(RECORD EXCERPTS Opens)

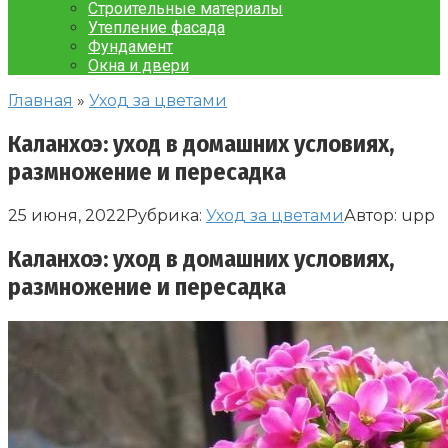
Строительные материалы
Утепление фасада
Фундамент
Окна и двери
Главная
»
Уход за цветами
Каланхоэ: уход в домашних условиях,
размножение и пересадка
25 июня, 2022
Рубрика:
Уход за цветами
Автор:
upp
Каланхоэ: уход в домашних условиях,
размножение и пересадка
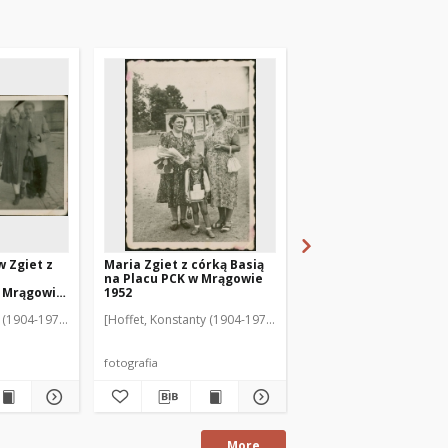
w Zgiet z
Maria Zgiet z córką Basią
Ulica Ratuszowa w
.
na Placu PCK w Mrągowie
Mrągowie. [6]
 Mrągowie.
1952
 (1904-1978)]
[Hoffet, Konstanty (1904-1978)]
[Hoffet, Konstanty (1904
fotografia
fotografia
More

(RECORD EXCERPTS Closes)

[WHAT THE EXERCISE ASKS]
Could you output the listing word for word, omitting every picture?

[SOLUTION]
Строительные материалы
Утепление фасада
Фундамент
Окна и двери
Главная
»
Уход за цветами
Каланхоэ: уход в домашних условиях,
размножение и пересадка
25 июня, 2022
Рубрика:
Уход за цветами
Автор:
upp
Каланхоэ: уход в домашних условиях,
размножение и пересадка
w Zgiet z
Maria Zgiet z córką Basią
Ulica Ratuszowa w
.
na Placu PCK w Mrągowie
Mrągowie. [6]
 Mrągowie.
1952
 (1904-1978)]
[Hoffet, Konstanty (1904-1978)]
[Hoffet, Konstanty (1904
fotografia
fotografia
More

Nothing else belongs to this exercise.